(Text for analysis)
Trademarking the Scandalous

The San Francisco-based women's motorcycle group Dykes on Bikes has finally been allowed to trademark its moniker after the U.S. Patent and Trademark office reversed two earlier rulings (San Francisco Chronicle). Initially, the group's application was rejected after the office claimed that the word "Dykes" was derogatory and therefore untrademarkable, but the office reversed itself after the group submitted hundreds of pages of documents from dozens of experts testifying that the word was no longer considered pejorative. That the women had so much trouble is testament to the weird system that the government uses to decide which trademarks are too offensive to be acceptable.

Dykes on Bikes was able to overturn the initial ruling for one major reason: The US Patent and Trademark Office has very few rules—and constantly evolving standards—as to what makes a mark inappropriate. Gelf got in touch with Lynn Beresford, a US Commissioner for Trademarks, who said that determinations are made on a case-by case basis. "Trademark examining attorneys make a determination as to how a particular word or phrase is used based on research," she wrote over email. "The U.S. Patent and Trademark Office does not have a list of 'disapproved' words."

Instead, the office uses precedents set over years of court cases. What has emerged is a system wherein the trademark attorneys decide whether marks are "scandalous" or "disparaging". The protections of the First Amendment—i.e. everything but obscenity—don't apply. "I know it when I see it" is not even an option.

A 1999 article in IDEA: The Journal of Law and Technology (PDF) has an interesting history of trademarks rejected for being "scandalous," including a line of pre World War-II underwear that was rejected for being named "Queen Mary" as associations between undergarments and the former Royal were deemed inappropriate.

Borat
Courtesy bigjohnson.com and uspto.gov.
A tale of two trademarks.
(End Text for analysis)
(Data supplied)
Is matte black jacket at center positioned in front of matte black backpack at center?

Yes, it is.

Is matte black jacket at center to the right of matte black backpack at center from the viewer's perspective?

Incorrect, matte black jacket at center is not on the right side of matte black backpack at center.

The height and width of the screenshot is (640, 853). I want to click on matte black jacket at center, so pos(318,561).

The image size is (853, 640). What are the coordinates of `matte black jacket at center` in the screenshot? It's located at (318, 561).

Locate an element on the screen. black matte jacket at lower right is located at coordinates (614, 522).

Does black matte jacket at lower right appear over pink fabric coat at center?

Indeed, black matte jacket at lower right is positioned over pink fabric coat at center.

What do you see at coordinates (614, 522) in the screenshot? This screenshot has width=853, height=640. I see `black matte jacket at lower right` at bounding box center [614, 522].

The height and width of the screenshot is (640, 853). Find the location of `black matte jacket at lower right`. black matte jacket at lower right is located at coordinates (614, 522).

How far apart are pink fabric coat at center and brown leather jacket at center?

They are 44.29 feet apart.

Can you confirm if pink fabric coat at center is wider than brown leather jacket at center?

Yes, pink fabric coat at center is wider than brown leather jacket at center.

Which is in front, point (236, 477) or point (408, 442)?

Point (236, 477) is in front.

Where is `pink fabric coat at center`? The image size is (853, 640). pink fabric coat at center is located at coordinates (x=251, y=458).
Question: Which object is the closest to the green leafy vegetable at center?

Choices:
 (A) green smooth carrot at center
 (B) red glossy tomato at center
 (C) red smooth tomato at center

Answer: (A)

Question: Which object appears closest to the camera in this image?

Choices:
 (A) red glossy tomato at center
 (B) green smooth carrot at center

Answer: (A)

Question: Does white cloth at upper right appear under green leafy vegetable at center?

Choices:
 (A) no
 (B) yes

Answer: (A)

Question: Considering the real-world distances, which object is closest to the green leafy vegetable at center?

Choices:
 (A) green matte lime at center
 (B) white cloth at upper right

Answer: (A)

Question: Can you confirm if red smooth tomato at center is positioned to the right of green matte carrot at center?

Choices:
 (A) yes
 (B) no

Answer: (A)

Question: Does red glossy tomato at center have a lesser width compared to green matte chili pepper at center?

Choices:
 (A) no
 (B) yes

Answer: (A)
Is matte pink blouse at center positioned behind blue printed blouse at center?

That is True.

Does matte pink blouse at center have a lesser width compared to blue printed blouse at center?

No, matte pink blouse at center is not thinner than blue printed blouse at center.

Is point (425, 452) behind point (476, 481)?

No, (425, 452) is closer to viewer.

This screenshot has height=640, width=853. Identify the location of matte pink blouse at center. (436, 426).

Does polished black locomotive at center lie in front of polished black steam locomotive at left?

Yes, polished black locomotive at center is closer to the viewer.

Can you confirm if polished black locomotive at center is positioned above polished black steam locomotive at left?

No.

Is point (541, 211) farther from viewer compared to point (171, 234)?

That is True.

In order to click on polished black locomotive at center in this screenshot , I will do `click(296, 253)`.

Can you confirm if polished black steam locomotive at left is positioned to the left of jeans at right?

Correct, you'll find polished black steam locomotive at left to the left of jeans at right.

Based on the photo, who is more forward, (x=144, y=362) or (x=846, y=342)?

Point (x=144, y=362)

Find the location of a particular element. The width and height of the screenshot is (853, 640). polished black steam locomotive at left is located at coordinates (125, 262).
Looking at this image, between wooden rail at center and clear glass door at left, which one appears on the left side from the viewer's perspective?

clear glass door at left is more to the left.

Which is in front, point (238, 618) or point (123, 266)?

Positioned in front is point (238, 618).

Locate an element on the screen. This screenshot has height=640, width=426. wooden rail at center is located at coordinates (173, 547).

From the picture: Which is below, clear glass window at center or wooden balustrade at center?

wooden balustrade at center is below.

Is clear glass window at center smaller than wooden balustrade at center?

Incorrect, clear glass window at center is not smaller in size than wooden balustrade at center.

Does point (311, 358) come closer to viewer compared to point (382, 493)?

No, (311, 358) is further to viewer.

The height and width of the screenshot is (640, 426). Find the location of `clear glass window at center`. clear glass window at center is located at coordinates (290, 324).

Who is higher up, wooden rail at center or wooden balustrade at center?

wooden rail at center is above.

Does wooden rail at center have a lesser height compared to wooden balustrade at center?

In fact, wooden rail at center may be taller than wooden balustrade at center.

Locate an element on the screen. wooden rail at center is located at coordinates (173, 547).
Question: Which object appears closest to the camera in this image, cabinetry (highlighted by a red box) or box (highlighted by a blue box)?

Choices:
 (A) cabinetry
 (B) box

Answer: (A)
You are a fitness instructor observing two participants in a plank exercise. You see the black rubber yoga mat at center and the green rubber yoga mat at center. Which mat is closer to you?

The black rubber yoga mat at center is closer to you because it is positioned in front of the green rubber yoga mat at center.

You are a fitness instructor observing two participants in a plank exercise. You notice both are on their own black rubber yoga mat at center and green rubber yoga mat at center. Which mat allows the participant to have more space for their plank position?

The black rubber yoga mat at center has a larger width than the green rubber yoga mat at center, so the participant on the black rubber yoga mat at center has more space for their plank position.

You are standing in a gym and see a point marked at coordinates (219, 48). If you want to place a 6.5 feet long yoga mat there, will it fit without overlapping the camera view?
(End Data supplied)
● **Task directions**: Please carry on the article about trademarking offensive names, picking up right after its final line.

● **Reply to the exercise**:
Today, "scandalous," according to the Trademark office, means "shocking to the sense of propriety, offensive to the conscience or moral feelings or calling out for condemnation." This leaves a lot open to interpretation. Big Pecker T-shirts were found not to be scandalous, mainly because a double entendre was created by using a rooster mascot. ("[T]he inclusion of the bird design would make it less likely that purchasers would attribute any vulgar connotation to the word mark," according to the court's decision. Right.) But Dick Heads' bar was denied trademark status due to the logo featuring its supposed founder's genital-shaped noggin. Court records also show the decision may have been swayed by the bumper sticker for the bar that read "Give me Head…til I'm Dead," but that didn't stop a trademark being issued to Big Johnson T-shirts, which features a tamer drawing but slogans including "Ride 'em long and hard…Leave 'em wet and slushy."

As the article in IDEA states, "The standard had boiled down to the following rough distinction: double entendres were registrable, but profanities or graphic sexual images were not."

The Trademark office seems to be relenting (slightly) on what makes a mark disparaging. Recently, the publishers of Black Tail Magazine were allowed to keep their trademark after it was determined that the phrase does not bring African-American women into disrepute. Additionally, several different groups, including the Elvis-related entertainment group Memphis Mafia, Inc. and rappers Junior M.A.F.I.A., were allowed to keep their marks after being sued by people complaining that the word "mafia" was pejorative to Italians and Italian-Americans.

In a 1996 paper published in the Federal Bar Journal, Jendi Reiter argues that the entire system of witholding trademarks based on inappropriateness should be scrapped as it is increasingly being used by opponents of offensive speech to circumvent the First Amendment. "Our national debate will be impoverished, and our ability to control and confront representations of ourselves will be weakened, if all potentially scandalous commercial images may be pressured out of existence at the instigation of a few offended parties."